Neymar, depois de duas temporadas, enfim voltou a bater a marca de 30 participações em gols. O brasileiro contribuiu com um gol e duas assistências na impiedosa goleada de 7 a 0 dos parisienses sobre o modesto Pays de Cassel – a grande estrela do jogo foi Mbappé, autor de cinco gols.
O desempenho de Neymar pela Copa da França engrossou os já bons números do atacante em 2022/23. Agora, o craque vem com 16 gols e 14 assistências, totalizando 30 participações em gol. A última vez que Neymar ultrapassou essa marca foi em 2018/19, com 23 gols e 10 assistências.
Até poucos anos, alcançar 30 participações em gols em uma temporada não era um fato tratado como extraordinário para Neymar. Entre 2010 e 2020, o atacante bateu essa marca todos anos, com bastante folga em diversas oportunidades. Na verdade, em todos esses anos, o craque ultrapassou as 40 participações em gol por clubes, exceto em 2011, que foram 33, e em 2019/20, também 33.
Pelo Santos, Neymar chegou a ter mais de 60 participações em gol em 2012 (43 gols + 20 assistências). Na Europa, pelo Barcelona, a melhor temporada foi com 55 (31 gols + 22 assistências); enquanto pelo PSG o auge foi no primeiro ano, com 45 participações (28 gols + 17 assistências).
O problema parisiense
Por enquanto, Neymar disputou 24 jogos nesta temporada pelo PSG. Com isso, se fatores externos não atrapalharem o brasileiro mais uma vez, ele tem tudo para fazer desta a temporada com mais jogos desde que se mudou para a França – e aí está também a explicação da baixa na participação de gols.
O número máximo de partidas que Neymar fez em uma temporada pelo PSG foram 31, muito pouco comparado ao período de Santos e Barcelona. No Peixe, o menor número de jogos em um ano foi no de estreia, 2009, com 48. O número máximo foi em 2010, 60. Pelo Barça, o atacante também sempre ultrapassou os 40 jogos.

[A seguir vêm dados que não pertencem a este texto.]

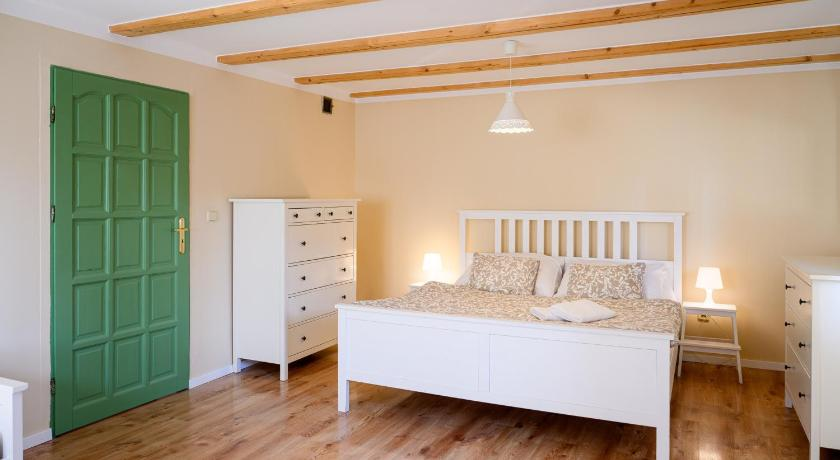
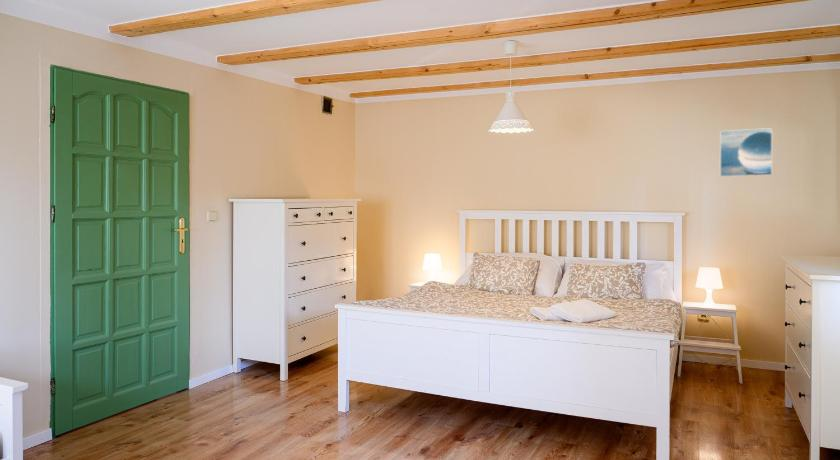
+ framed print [719,127,773,178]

Em um exercício de imaginação básico, é possível projetar que o PSG ainda joga, em 2022/23, no mínimo, mais 23 vezes. Faltam as 19 partidas do segundo turno do Campeonato Francês, duas de mata-mata pela Liga dos Campeões e uma pela Copa da França. Assim, para Neymar alcançar sua temporada mais prolífica em quantidade de jogos pelo clube, basta entrar em campo mais sete vezes, ou seja, em menos de um terço dos confrontos a serem disputados até julho.
Nessa balança de jogos, gols e assistências, o que é possível perceber sobre Neymar é que ele não diminuiu a influência nos jogos. Mesmo entre 2019 e 2022, quando não alcançou as 30 participações em gol, o craque teve média de 0,88 participação em gol/jogo. Na carreira como um todo essa média é ligeiramente melhor, de 0,96, com 434 gols e 245 assistências em 703 jogos.
No fim, para Neymar, o que mais influencia para uma falsa percepção de sua queda de rendimento é, simplesmente, o fato de pouco jogar. Seus semelhantes, os craques com quem concorre aos prêmios máximos, Mbappé, Messi e mesmo o veterano Cristiano Ronaldo não perdem tantos jogos assim. Enquanto o brasileiro teve como 31 seu máximo de jogos nos últimos cinco anos, o mínimo para CR7 foi 38, para Mbappé 37 e Messi 34. Dá para entender a diferença.